Bloco de texto:
----
A exposição do conteúdo gerado por esses jovens geralmente não envolvia custos além do acesso à Internet (que todos já tinham). As exceções foram os casos em que havia necessidade de servidores dedicados que pudessem receber um alto número de e-mails, e/ou daqueles que haviam comprado domínio próprio (tipo "meunome.com"). Mesmo nesses casos, o custos não eram altos. Os custos de produção existiam somente quando os entrevistados disponibilizavam on-line fotos, gravações ou vídeos que faziam off-line, no mais das vezes como trabalhos para a faculdade (em geral, eram custos que teriam de qualquer modo). A divulgação também não envolvia custos. Envolvia, sim, criatividade e dedicação, como ficará claro abaixo.

Feitas essas observações preliminares, examinemos de perto o que a pesquisa revelou. Dado que os resultados foram muitos e muito ricos, seguem-se apenas aqueles mais marcantes, subdivididos em categorias para facilitar a compreensão.

Como começaram e quais as suas expectativas

Todos os entrevistados conheciam casos de sucesso profissional iniciados na Web. Nenhum deles, no entanto, associou o início de sua aventura on-line à influência exercida por eles.

Na realidade, nem todos começaram a sério. Alguns, como Tomás2 2 De modo a preservar a privacidade dos entrevistados, todos os nomes e apelidos serão trocados. (23 anos, que parou de estudar), começaram de brincadeira: "[Comecei] a partir desse site, que antes era voltado só para os meus amigos da escola, onde eu publicava as fotos das besteiras que a gente fazia... Aí a escola acabou e eu comecei a falar de outros assuntos, ... acabou começando a ganhar muitos visitantes e eu decidi sair expandindo, tornando-se o que é hoje [um site de 'cultura pop' de muito sucesso]."3 3 Todos os depoimentos serão reproduzidos exatamente como foram redigidos pelos entrevistados. Serão mantidos os erros gramaticais e ortográficos, as gírias, as abreviações e todas as demais características da linguagem on-line.
----
O que fazer: Transcreva fielmente o trecho do texto acima sobre jovens que publicam conteúdo na internet, começando em "Feitas essas observações" e terminando em "facilitar a compreensão.".

Material apresentado:
----
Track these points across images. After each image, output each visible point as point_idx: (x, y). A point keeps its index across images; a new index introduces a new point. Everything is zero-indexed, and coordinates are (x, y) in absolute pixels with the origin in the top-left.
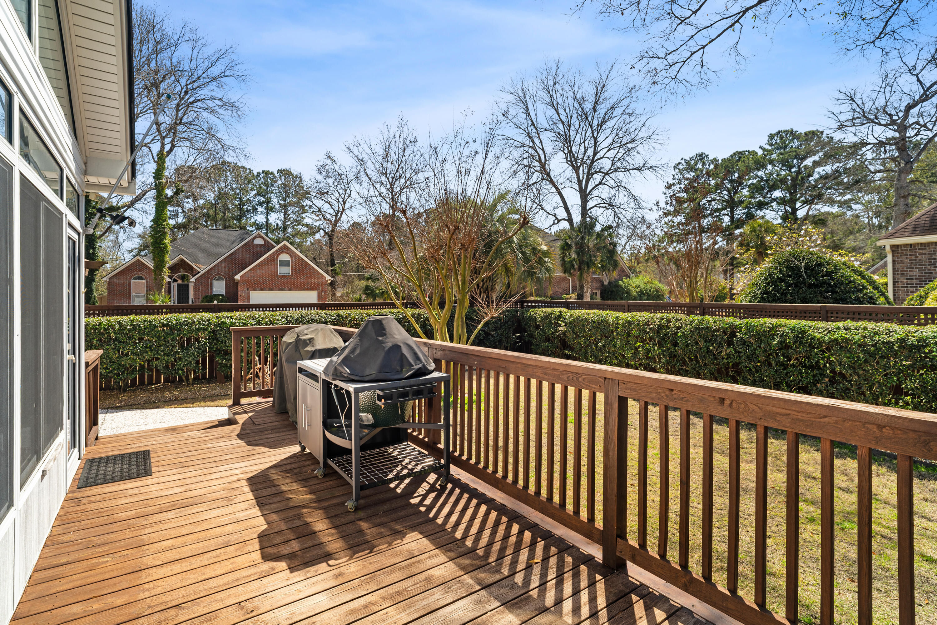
----
Solução do exercício:
Feitas essas observações preliminares, examinemos de perto o que a pesquisa revelou. Dado que os resultados foram muitos e muito ricos, seguem-se apenas aqueles mais marcantes, subdivididos em categorias para facilitar a compreensão.